- **Belge Alıntısı**:
►

LSG işçilerinden Hessen parlamentosu önünde eylem

Frankfurt LSG işçileri iş güvencesi için bugün Hessen parlamentosu önündeydiler.

  • Haber
  • |
  • Dünya
  • |
  • 05 Mayıs 2020
  • 21:52

Frankfurt’ta Lufthansa’ya bağlı LSG Sky Chefs işçileri bugün Wiesbaden’deki Hessen eyalet parlamentosu önünde bir eylem gerçekleştirdiler. Öncü işçilerin çağrısıyla parlamento önünde toplanan işçilere BİR-KAR ve Die Linke Hessen teşkilatı da destek verdi. LSG işçileri eylemde “LSG-Avrupa Lufthansa’da kalmalı! Devlet desteği, devletin söz hakkı olmasını da gerektirir!” yazılı pankart açtılar.

Lufthansa tekeli 2013 yılından bu yana LSG işçilerinin kazanılmış haklarına saldırıyor. Bu saldırı 2019 yılında firmanın satılacağı kararıyla bir üst seviyeye çıkarıldı. LSG işçileri ise sosyal hakların gaspına ve özellikle de satış kararına karşı taban inisiyatifine dayalı bir mücadele süreci başlattılar. Bu mücadelenin son iki yılda sınıf devrimcilerinin de yardımıyla daha tanımlı ve daha ileri bir düzeye çıkarılması çabası devam ediyor.

◄

- **Talimatınız**: LSG işçilerinin Hessen parlamentosu önündeki eylemine dair haberi, son cümlesinden sonrasını yazarak sürdürün. Sonraki liste başka bir kaynaktan alınmıştır.

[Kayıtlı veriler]
►

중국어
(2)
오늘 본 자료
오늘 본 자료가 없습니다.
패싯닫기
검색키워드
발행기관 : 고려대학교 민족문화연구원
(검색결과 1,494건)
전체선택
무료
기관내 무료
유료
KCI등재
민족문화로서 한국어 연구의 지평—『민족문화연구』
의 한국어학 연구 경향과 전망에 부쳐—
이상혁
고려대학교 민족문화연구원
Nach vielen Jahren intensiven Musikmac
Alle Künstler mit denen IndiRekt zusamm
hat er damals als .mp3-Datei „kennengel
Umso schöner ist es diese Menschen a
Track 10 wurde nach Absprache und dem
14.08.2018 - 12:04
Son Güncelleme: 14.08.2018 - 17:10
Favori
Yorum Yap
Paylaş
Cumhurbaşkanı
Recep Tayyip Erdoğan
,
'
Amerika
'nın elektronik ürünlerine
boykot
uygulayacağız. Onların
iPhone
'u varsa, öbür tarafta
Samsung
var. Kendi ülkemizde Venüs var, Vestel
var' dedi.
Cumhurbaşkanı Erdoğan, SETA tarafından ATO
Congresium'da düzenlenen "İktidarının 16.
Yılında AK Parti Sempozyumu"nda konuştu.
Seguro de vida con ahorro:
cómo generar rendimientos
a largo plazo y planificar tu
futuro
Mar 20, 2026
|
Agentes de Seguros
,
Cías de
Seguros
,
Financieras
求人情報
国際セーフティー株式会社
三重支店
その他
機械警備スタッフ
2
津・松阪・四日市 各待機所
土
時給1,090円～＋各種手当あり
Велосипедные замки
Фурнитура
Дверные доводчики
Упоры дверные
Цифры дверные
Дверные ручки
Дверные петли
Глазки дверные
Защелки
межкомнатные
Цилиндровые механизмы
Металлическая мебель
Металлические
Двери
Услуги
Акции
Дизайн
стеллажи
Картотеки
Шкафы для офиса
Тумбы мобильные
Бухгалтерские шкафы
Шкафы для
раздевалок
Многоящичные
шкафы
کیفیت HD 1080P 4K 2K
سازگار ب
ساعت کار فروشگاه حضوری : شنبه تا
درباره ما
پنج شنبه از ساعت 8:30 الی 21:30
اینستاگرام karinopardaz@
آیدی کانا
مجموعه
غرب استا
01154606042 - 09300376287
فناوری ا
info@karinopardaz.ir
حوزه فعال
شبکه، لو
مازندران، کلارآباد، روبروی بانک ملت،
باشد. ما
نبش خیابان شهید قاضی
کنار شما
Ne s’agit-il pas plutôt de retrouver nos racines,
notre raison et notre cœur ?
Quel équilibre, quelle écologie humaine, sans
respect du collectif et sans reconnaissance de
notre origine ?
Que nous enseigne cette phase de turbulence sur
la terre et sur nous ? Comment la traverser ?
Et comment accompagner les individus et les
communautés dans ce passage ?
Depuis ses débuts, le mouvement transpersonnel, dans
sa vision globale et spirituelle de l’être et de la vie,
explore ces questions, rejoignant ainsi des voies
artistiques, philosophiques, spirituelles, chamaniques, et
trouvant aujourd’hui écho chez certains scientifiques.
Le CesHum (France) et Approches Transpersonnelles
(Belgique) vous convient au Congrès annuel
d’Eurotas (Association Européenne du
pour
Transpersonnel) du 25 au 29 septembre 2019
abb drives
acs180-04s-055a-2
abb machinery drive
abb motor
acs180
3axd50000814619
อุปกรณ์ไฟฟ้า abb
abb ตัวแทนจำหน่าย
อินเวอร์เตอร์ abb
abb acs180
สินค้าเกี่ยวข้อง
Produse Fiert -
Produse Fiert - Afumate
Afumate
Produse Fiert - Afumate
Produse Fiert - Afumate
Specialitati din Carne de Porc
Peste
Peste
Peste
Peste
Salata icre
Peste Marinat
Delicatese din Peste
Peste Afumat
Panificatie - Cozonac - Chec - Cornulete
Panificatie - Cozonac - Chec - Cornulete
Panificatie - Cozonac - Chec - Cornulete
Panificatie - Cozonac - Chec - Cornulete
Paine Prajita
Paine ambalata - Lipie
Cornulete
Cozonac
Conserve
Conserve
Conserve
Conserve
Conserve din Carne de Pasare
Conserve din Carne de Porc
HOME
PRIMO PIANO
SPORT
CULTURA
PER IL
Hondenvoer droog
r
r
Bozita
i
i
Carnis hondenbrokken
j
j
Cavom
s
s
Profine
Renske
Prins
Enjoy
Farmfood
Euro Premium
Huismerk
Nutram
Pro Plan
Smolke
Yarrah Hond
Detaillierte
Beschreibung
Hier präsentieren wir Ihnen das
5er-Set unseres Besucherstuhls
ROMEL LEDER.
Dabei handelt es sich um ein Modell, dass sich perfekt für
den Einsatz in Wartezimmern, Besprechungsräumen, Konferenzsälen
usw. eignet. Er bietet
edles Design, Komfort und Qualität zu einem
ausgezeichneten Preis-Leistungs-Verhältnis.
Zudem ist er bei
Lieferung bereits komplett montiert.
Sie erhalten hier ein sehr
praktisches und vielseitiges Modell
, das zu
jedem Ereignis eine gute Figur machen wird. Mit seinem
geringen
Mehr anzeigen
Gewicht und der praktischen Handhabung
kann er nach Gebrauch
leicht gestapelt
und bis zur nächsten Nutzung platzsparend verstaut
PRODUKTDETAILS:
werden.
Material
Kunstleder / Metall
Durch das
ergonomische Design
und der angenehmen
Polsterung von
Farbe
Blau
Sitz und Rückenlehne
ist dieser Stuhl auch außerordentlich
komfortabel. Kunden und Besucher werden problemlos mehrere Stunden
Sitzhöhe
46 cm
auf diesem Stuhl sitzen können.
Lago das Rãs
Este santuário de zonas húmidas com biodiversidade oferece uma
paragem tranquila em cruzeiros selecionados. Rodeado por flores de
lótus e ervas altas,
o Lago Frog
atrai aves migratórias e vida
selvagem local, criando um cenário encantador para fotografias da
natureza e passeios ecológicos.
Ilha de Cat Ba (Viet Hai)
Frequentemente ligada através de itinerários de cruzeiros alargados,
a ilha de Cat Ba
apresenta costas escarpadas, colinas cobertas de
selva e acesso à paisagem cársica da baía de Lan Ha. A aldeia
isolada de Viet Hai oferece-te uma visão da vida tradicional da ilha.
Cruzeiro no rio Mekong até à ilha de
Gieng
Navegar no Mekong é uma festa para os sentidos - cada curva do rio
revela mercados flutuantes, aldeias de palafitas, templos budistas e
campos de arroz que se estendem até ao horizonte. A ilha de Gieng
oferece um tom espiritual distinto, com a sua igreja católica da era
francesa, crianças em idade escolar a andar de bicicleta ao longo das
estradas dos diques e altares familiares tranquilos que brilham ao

◄

- **Görev Çıktısı**:
Lufthansa yakın zamanda, koronanın ön günlerinde, LSG’nin satılmasıyla ilgili yaşanan bir takım bürokratik ve finansal sorunları sebep göstererek, satış kararından vazgeçtiğini açıkladı. Fakat onlar bunu dillendirmeseler bile, bu kararın alınmasında LSG işçilerinin ortaya koydukları mücadele ile gittikçe gelişen taban inisiyatifi, örgütlülük ve yükselen bilinç düzeyinin önemli bir etken olduğunu belirtmek gerekiyor. İşçilerin tabandan gelişen mücadelesi, hiçbir şey yapmaya niyeti olmayan sendika bürokrasisini de harekete geçiren bir rol oynadı. Alanda örgütlü olan ver.di sendikasının bürokratları, göstermelik de olsa bir dizi eylem örgütlemek zorunda kaldılar.

Gelinen yerde, korona krizinin en çok etkilediği branşların başında havacılık geliyor. Lufthansa durmadan iflasın eşiğinde olduğunu söyleyerek, devletin yapacağı yardımların miktarını arttırmaya çalışıyor. Bunun için, Germanwings gibi kendisine bağlı bazı havacılık şirketlerini kapatarak veya satışa çıkararak, şantajvari yollara başvurmaktan da geri durmuyor. Basına sızan bilgilere göre devletin Lufthansa’ya 10 milyar euro yardım yapacağı söyleniyor. (Lufthansa ile Hessen eyalet yönetimi arasında yapılan pazarlıklar şeffaflıktan uzak olduğu için bu bilgi teyit edilemiyor.) Bunun yanı sıra Lufthansa, LSG ve kendisine bağlı başka bazı yan kuruluşların devlet tarafından kamulaştırılmasını da talep ediyor. LSG hakkında yeni spekülasyonların dolaşması, iş güvenliği ve kazanılmış haklar konusunda işçilerde yeni kaygılara ve belirsizlere yol açıyor.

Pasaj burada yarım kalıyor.